Une tempête se prépare
L'efficacité des actions est affectée par le climat en constante évolution. Alubari est peut-être à des milliers de kilomètres de la beauté austère de la campagne galloise, qui a servi de toile de fond au précédent grand succès du concepteur, mais même dans les contreforts luxuriants de l'Himalaya, la pluie et le brouillard peuvent encore interférer avec vos plans. Personne ne veut travailler sous une pluie battante, bien que cela aide votre thé à pousser.
Alors que la pluie ne réduit que l'efficacité de certaines actions, le brouillard peut en fait empêcher vos ouvriers d'effectuer certaines tâches comme la pose de rails. Je suppose qu'il est assez impératif de pouvoir voir où l'on va. Au moins, les prévisions sont beaucoup plus fiables que celles de la BBC, ce qui permet d'anticiper un peu.

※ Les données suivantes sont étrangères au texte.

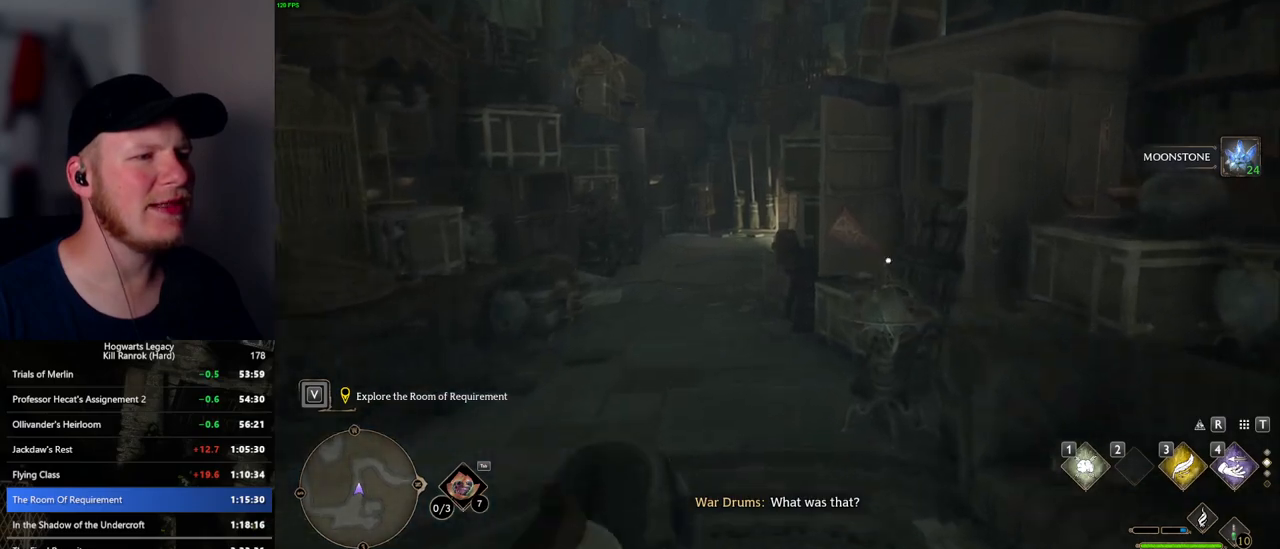
{"keys": ["w"], "mouse": [], "events": [[284, "space", "up"]]}
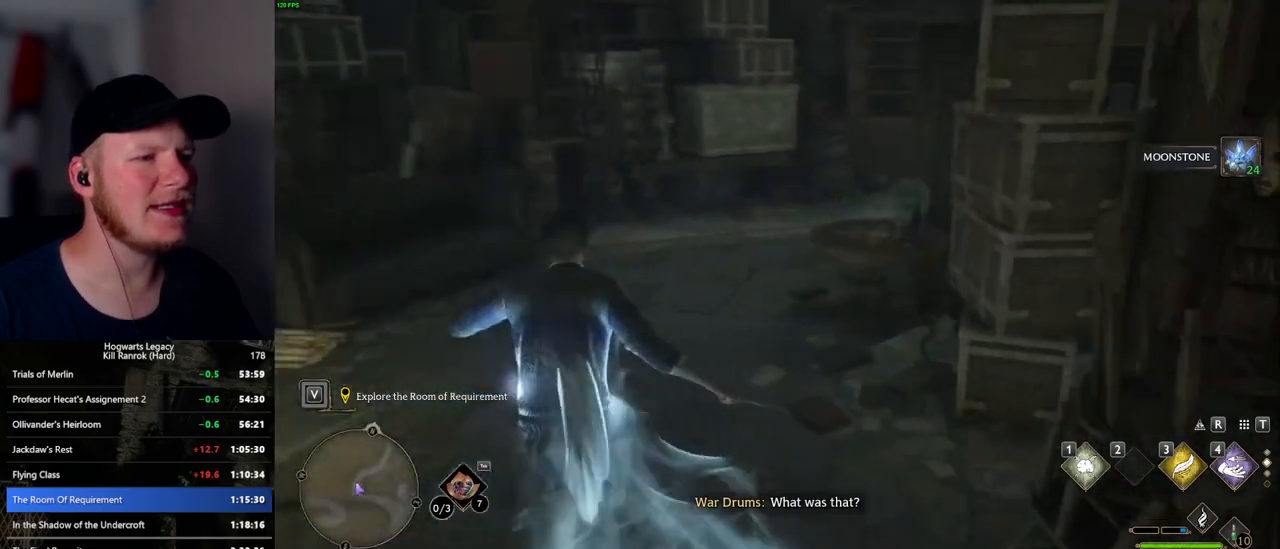
{"keys": ["space", "w"], "mouse": [], "events": [[200, "space", "down"]]}
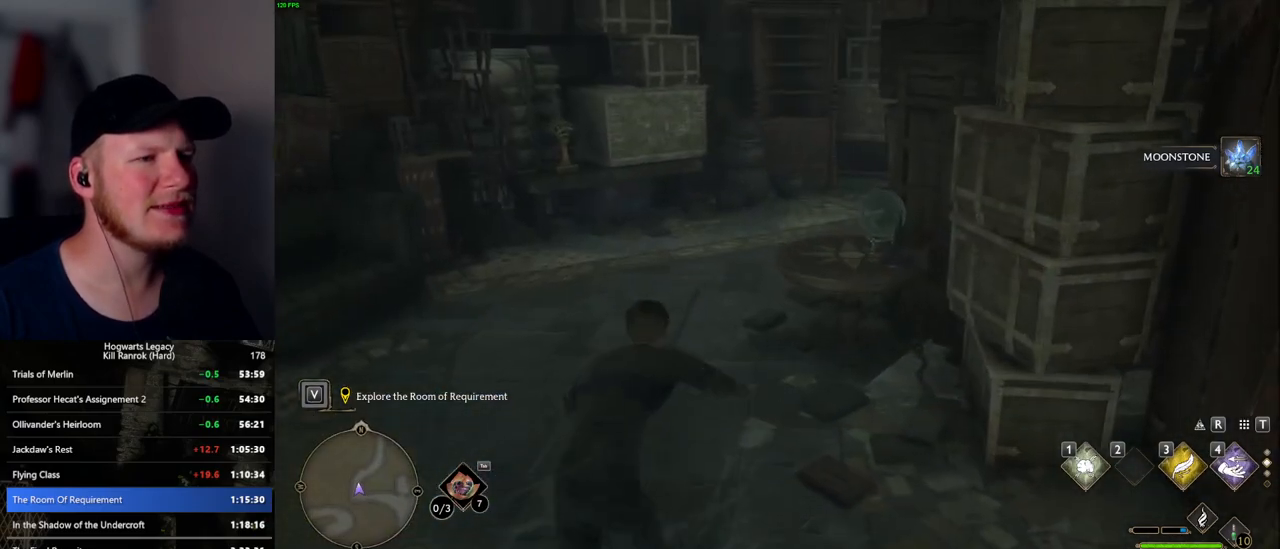
{"keys": ["space", "w"], "mouse": [], "events": []}
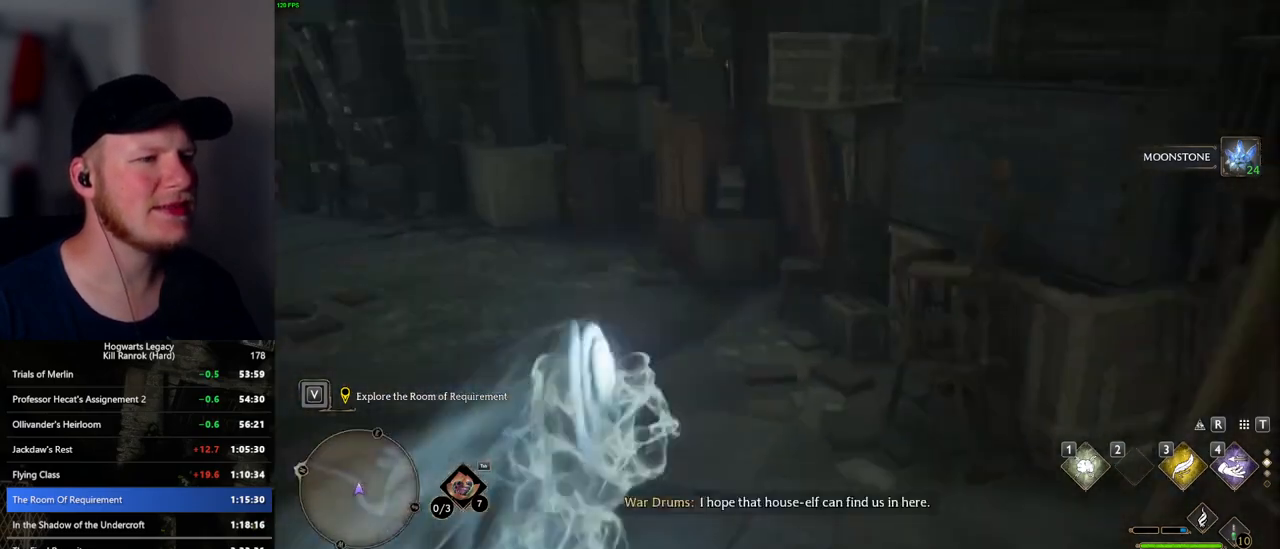
{"keys": ["space", "w"], "mouse": [], "events": [[17, "space", "up"], [350, "space", "down"]]}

Il y a aussi un joueur neutre qui ajoute à la tension en revendiquant ses propres domaines, en construisant des voies et des gares, généralement aux moments les plus inopportuns.
L'éléphant dans la pièce
Toute critique d'Alubari doit aborder l'éléphant dans la pièce, bien que cette bête particulière transporte probablement des traverses de chemin de fer sur les flancs de l'Himalaya. Oui, Alubari a beaucoup en commun avec le précédent chef-d'œuvre de Tony Boydell, Snowdonia. Je dirais qu'ils partagent environ 90 % du même ADN. Alors, si vous avez déjà Snowdonia, vaut-il la peine de l'ajouter à votre collection, ou si vous envisagez d'acheter pour la première fois, lequel choisir ?

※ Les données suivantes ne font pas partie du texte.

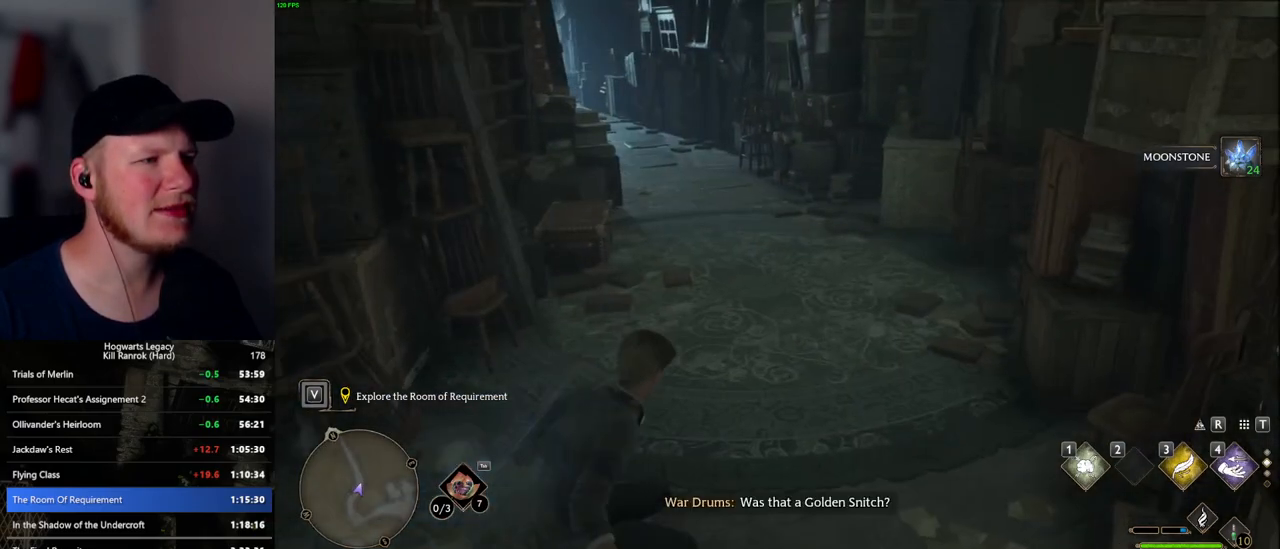
{"keys": ["space", "w"], "mouse": [], "events": []}
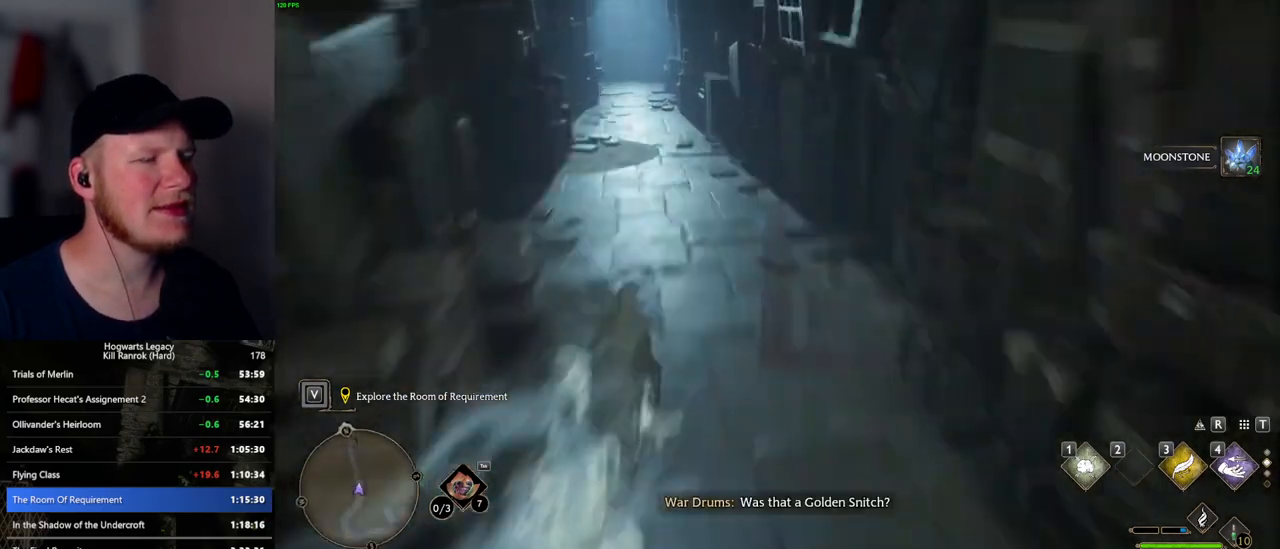
{"keys": ["space", "w"], "mouse": [], "events": [[200, "space", "up"], [467, "space", "down"]]}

Si vous possédez déjà Snowdonia, Alubari peut être considéré comme une extension plutôt coûteuse. C'est une très belle extension, avec un changement de décor rafraîchissant et quelques nouvelles astuces à apprendre, mais elle vous semblera familière. Que ce soit une bonne ou une mauvaise chose est une question de choix individuel. Les nouveaux joueurs ont une décision beaucoup plus facile à prendre. Le Snowdonia original est difficile à obtenir en ce moment, l'original est en rupture de stock depuis un certain temps et l'édition deluxe récemment publiée, avec un grand nombre d'extensions, est également difficile à trouver. Je dirais qu'il faut essayer Alubari, il ne recevra peut-être jamais le même niveau de soutien que Snowdonia, mais c'est toujours un très bon jeu à part entière.
Pour moi, Alubari atteint juste le bon niveau de complexité. Ce n'est ni une excuse fade et laiteuse, ni un désordre trop infusé qui donne mal à la tête. Alubari est en effet une très bonne tasse de thé.